Chandler Travis Philharmonic
The world is full of acts who get it into their heads they can revive (imitate) some specific past musical genre or other and devote a career to it. They can be pretty good at it, but are also totally unnecessary when the real thing is preserved on record. Rarer, however, are those acts that have assimilated all sorts of musical styles – from rock to ragtime, brass band and klezmer to jump blues, swinging dance music to sensitive songwriting – and know how to mix it all together with energy, humor, unpretentiousness and consummate chops.
They are not imitators; they’re creating something new out of a knowledge of the past and a joy for the present. NRBQ comes immediately to mind (although they’re on hiatus while members pursue individual projects). But another band that belongs in this category is Boston’s Chandler Travis Philharmonic.

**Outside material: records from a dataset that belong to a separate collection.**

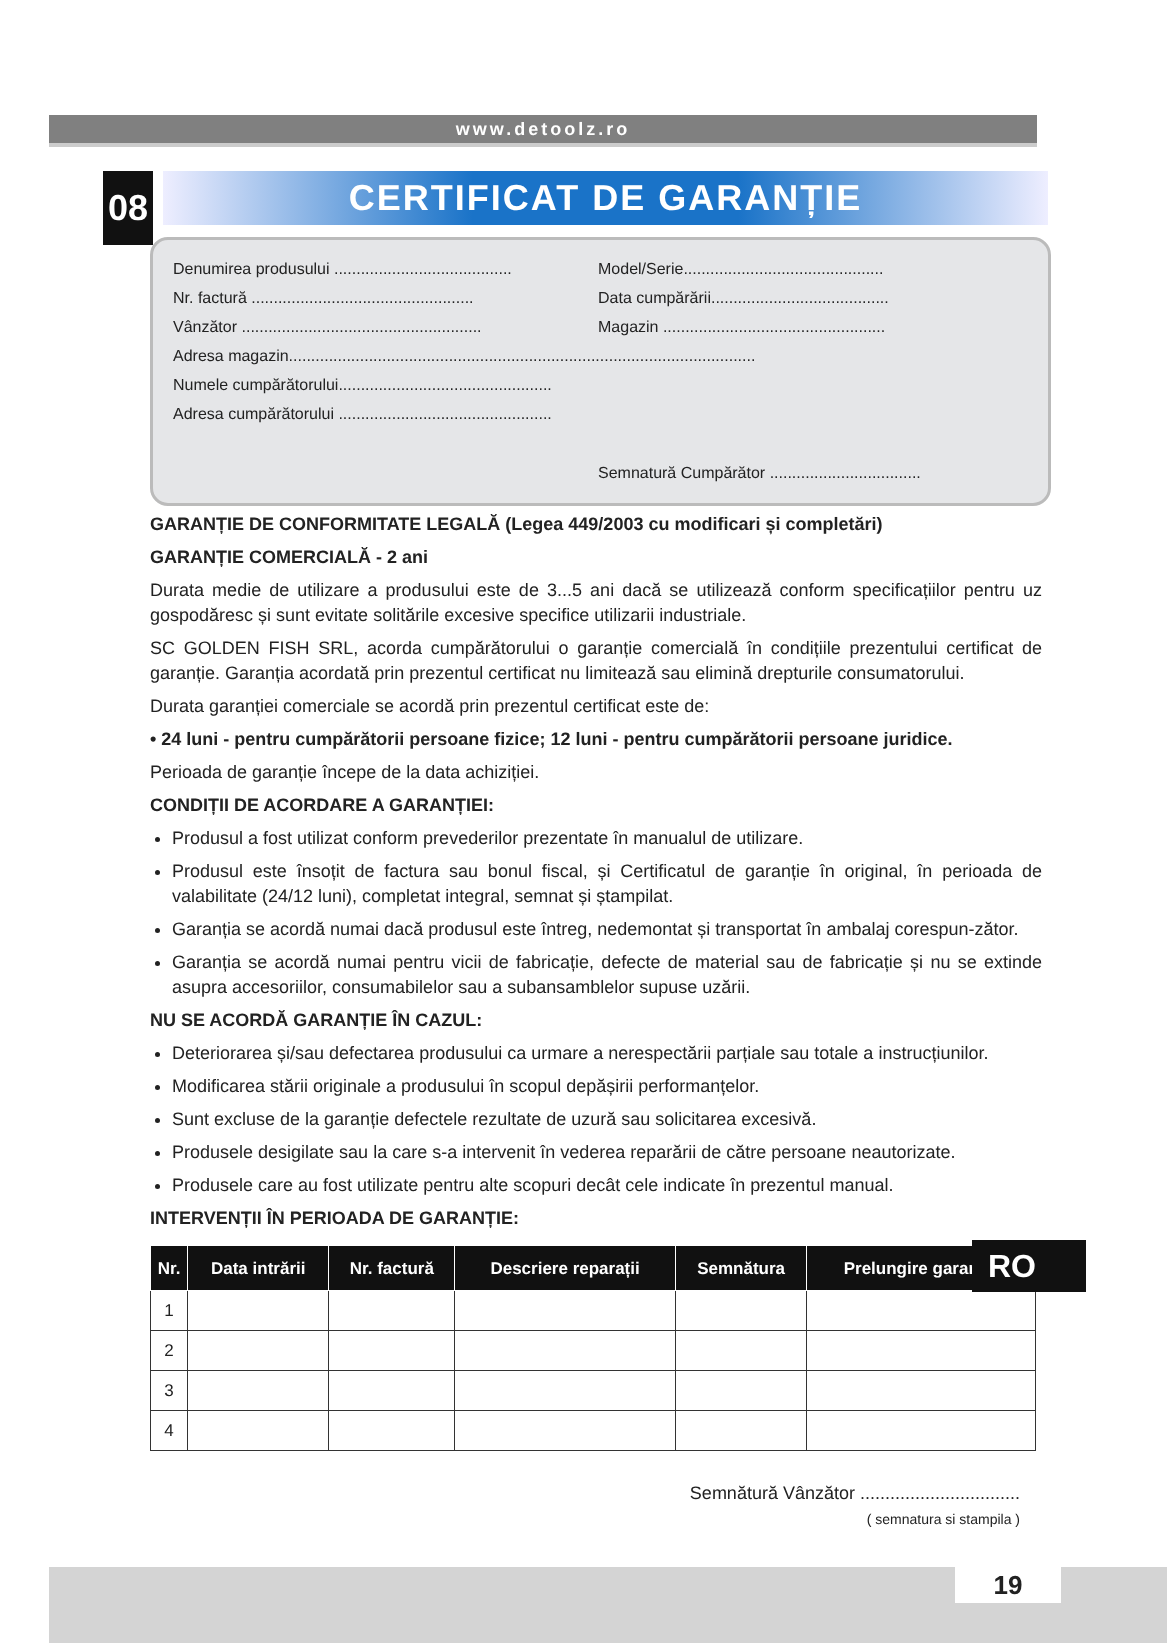www.detoolz.ro
08
CERTIFICAT DE GARANȚIE
Denumirea produsului ........................................ Model/Serie.............................................
Nr. factură .................................................. Data cumpărării........................................
Vânzător ...................................................... Magazin ..................................................
Adresa magazin.........................................................................................................
Numele cumpărătorului................................................
Adresa cumpărătorului ................................................
Semnatură Cumpărător ..................................
GARANȚIE DE CONFORMITATE LEGALĂ (Legea 449/2003 cu modificari și completări)
GARANȚIE COMERCIALĂ - 2 ani
Durata medie de utilizare a produsului este de 3...5 ani dacă se utilizează conform specificațiilor pentru uz gospodăresc și sunt evitate solitările excesive specifice utilizarii industriale.
SC GOLDEN FISH SRL, acorda cumpărătorului o garanție comercială în condițiile prezentului certificat de garanție. Garanția acordată prin prezentul certificat nu limitează sau elimină drepturile consumatorului.
Durata garanției comerciale se acordă prin prezentul certificat este de:
• 24 luni - pentru cumpărătorii persoane fizice; 12 luni - pentru cumpărătorii persoane juridice.
Perioada de garanție începe de la data achiziției.
CONDIȚII DE ACORDARE A GARANȚIEI:
Produsul a fost utilizat conform prevederilor prezentate în manualul de utilizare.
Produsul este însoțit de factura sau bonul fiscal, și Certificatul de garanție în original, în perioada de valabilitate (24/12 luni), completat integral, semnat și ștampilat.
Garanția se acordă numai dacă produsul este întreg, nedemontat și transportat în ambalaj corespun-zător.
Garanția se acordă numai pentru vicii de fabricație, defecte de material sau de fabricație și nu se extinde asupra accesoriilor, consumabilelor sau a subansamblelor supuse uzării.
NU SE ACORDĂ GARANȚIE ÎN CAZUL:
Deteriorarea și/sau defectarea produsului ca urmare a nerespectării parțiale sau totale a instrucțiunilor.
Modificarea stării originale a produsului în scopul depășirii performanțelor.
Sunt excluse de la garanție defectele rezultate de uzură sau solicitarea excesivă.
Produsele desigilate sau la care s-a intervenit în vederea reparării de către persoane neautorizate.
Produsele care au fost utilizate pentru alte scopuri decât cele indicate în prezentul manual.
INTERVENȚII ÎN PERIOADA DE GARANȚIE:
| Nr. | Data intrării | Nr. factură | Descriere reparații | Semnătura | Prelungire garanție |
| --- | --- | --- | --- | --- | --- |
| 1 | | | | | |
| 2 | | | | | |
| 3 | | | | | |
| 4 | | | | | |
Semnătură Vânzător ................................
( semnatura si stampila )
RO
19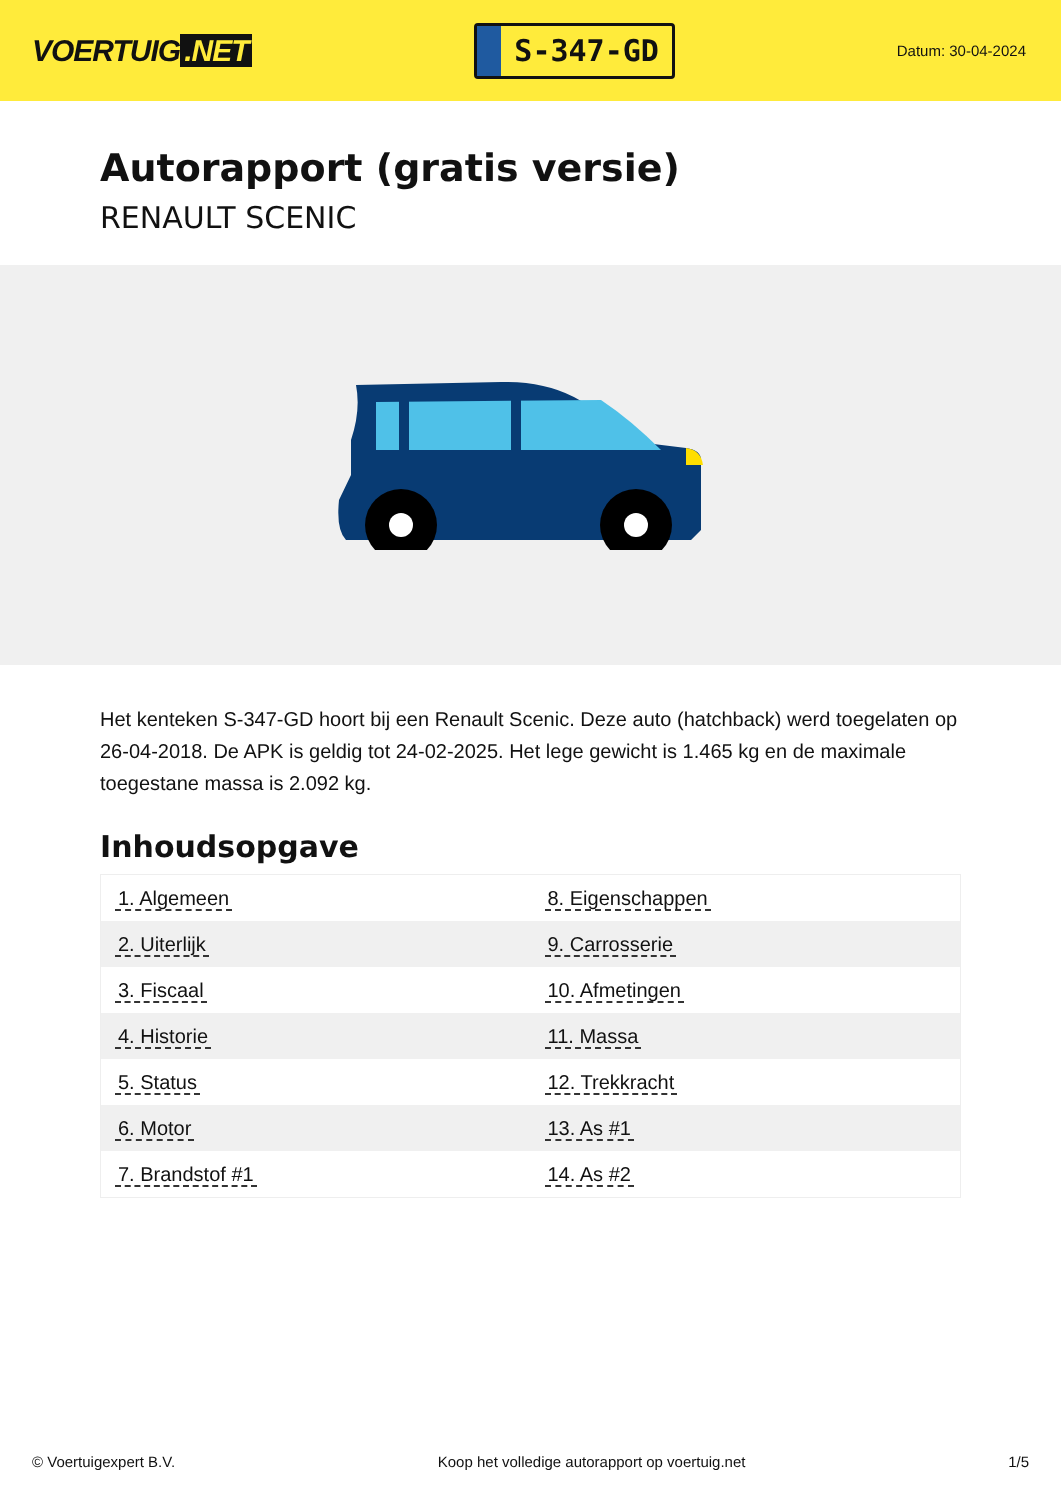VOERTUIG.NET
S-347-GD
Datum: 30-04-2024
Autorapport (gratis versie)
RENAULT SCENIC
Het kenteken S-347-GD hoort bij een Renault Scenic. Deze auto (hatchback) werd toegelaten op 26-04-2018. De APK is geldig tot 24-02-2025. Het lege gewicht is 1.465 kg en de maximale toegestane massa is 2.092 kg.
Inhoudsopgave
| 1. Algemeen | 8. Eigenschappen |
| 2. Uiterlijk | 9. Carrosserie |
| 3. Fiscaal | 10. Afmetingen |
| 4. Historie | 11. Massa |
| 5. Status | 12. Trekkracht |
| 6. Motor | 13. As #1 |
| 7. Brandstof #1 | 14. As #2 |
© Voertuigexpert B.V. Koop het volledige autorapport op voertuig.net 1/5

Travis’ history is actually intertwined with NRBQ’s – Johnny Spampinato was a member of Travis’ Incredible Casuals band before joining his brother Joey in NRBQ. But more than that, the overall sensibility is close.
Blows first and foremost is a showcase for the horn section – at various times ten players are featured, and they add cheerfully exciting color and snazziness to the proceedings. And goofiness – the polite punctuations on “Fruit Bat Fun” sound like a novelty hit. But then the players go off on irresistible, finely attuned solos that flow together like hot lava and the song climbs to a higher level. It’s like Mingus’ Big Band with grounding in rock rhythm (courtesy of drummer Rikki Bates), or Sun Ra’s Arkestra playing with NRBQ.
But as satisfying as the Philharmonic is musically, and as prone as Travis is to let the songs exist primarily to showcase the playing, he is also a fine pop singer-songwriter. His ear for melody, as well as his smarts at combining humor with romanticism and mundane observations with the poetic, place him with Todd Rundgren or Ben Folds. And his voice can have the tender vulnerability of Terry Adams.
While his recent solo album, After She Left, showed that writing talent off, he has saved some poignant tunes for this. “Anne,” with a lovely opening trumpet flourish reminiscent of “For No One,” and about an alluring neighbor, starts with this lovely, novelistic refrain: “When it’s after Judge Judy in the afternoon/And it’s time to walk the dogs/Across the street/Sometimes I see a friendly face.” It tells as much about him – and his life – as her.
The humor of “The Day the Casuals Went to Sweden” is so deadpan – a la Randy Newman – it can be hard to realize how excited Travis is about this travel adventure. That sneaks up on you as the details accumulate and the Dixieland horn arrangement provides momentum.
Travis seems to be so in demand in Massachusetts as a live act (and a musical institution) that he doesn’t get out much beyond that area. Glad to know he has such a supportive base, but it’s a shame for the wider world. The Philharmonic could tear up the summer festival circuit – maybe on a bill with a reunited NRBQ?